While all the individual symptoms of ulcerative colitis are frustrating to manage, it is their combination, and the toxicity that results, that can be exhausting, debilitating and overwhelming at times.
You don’t have to give up sex. You just need to get creative when you have ulcerative colitis.
Negotiating sex with ulcerative colitis
The first step to managing ulcerative colitis and your sex drive is figuring out if you are ready to have sex.
"Take things slowly, and make sure that you are feeling up to engaging in sexual activity," Cremers said.
Not wanting to pursue sex can feel like a personal failure, especially if you are dealing with an unsympathetic partner or body image issues due to the symptoms of ulcerative colitis. Strip away outside pressures and ask yourself if you are ready for sex.
It’s OK if your energy is too focused on healing to consider pleasure. Come back to it later. Remember that no one owes someone sex, so take a break and look after yourself. Talk about sex with your partner so you can find other ways to be intimate.
When you are ready to dive back in, start with self-pleasure. Conditions such as ulcerative colitis change how we connect with our bodies and can fracture our relationship with sensuality. Take stock and figure out how your body and sexual function have changed and if your approach to pleasure needs to be modified.

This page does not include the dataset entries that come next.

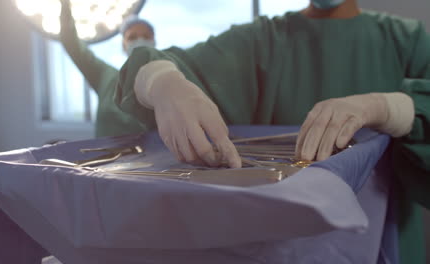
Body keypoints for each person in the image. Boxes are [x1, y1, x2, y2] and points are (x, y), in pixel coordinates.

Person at [114, 0, 430, 262]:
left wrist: (394, 108)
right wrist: (160, 80)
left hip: (389, 244)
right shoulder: (262, 41)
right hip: (283, 250)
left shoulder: (407, 40)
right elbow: (163, 63)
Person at [58, 0, 155, 137]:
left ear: (154, 42)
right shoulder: (106, 76)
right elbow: (71, 43)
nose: (139, 40)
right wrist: (65, 6)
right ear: (123, 45)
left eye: (146, 36)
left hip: (152, 157)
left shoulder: (169, 80)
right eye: (132, 37)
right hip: (107, 156)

Start by focusing on clitoral stimulation, which should avoid triggering any vaginal pain, and build up slowly to establish if penetration is still possible. If penetration is painful, consider consulting a sex therapist or gynecologist. They can prescribe dilators to help enable penetration by a penis or toys.
When it comes to managing the impact of fatigue on sex, work on pacing. It might be time to say goodbye to four-hour sex sessions and refine your approach. Pleasure can be invigorating for chronic fatigue, but it can cause a significant energy drain.
Try a more passive role during sex. Prioritizing less strenuous sex positions and limiting the amount of playtime could help protect your energy, making more frequent sex possible.
Prioritize communication
Explaining the condition and its effects is the cornerstone for any successful sex life with ulcerative colitis. Building a successful sex life is impossible without communication.
"Talk to your partner about your chronic illness or disability and how it affects you in various ways, not just during sex, can help," Cooper said. "Mention how you’d like sex to change, and after making suggestions see if they have any ideas, too. When your partner is also involved in helping to make suggestions it helps strengthen the chance they will happen."
Men and women with IBD may find the idea of talking about their condition nerve-wracking. Set aside time to discuss why ulcerative colitis affects your sex life and how you’d like to improve your sexual health and intimacy.
Plan ahead. Write down your main thoughts before initiating the discussion. If it's still too difficult, write a letter explaining how you feel, and then take the time to answer your partner’s questions.
Planning ahead is another tried-and-tested method for managing sex when you have ulcerative colitis. While unplanned passion may be the go-to for all of us, making a plan and following through can be equally satisfying. Pacing daily life will be easier with the outline of a sex schedule in mind, and it can ease the anxiety that builds around trying to initiate sex with a chronic illness.
The bottom line
Separate shame from your condition. You can try to minimize the side effects of ulcerative colitis through lifestyle and dietary changes, but the only thing people with IBD can control is how to manage and communicate its effects. Talk to your doctor if your symptoms are becoming unmanageable and affect your mental health.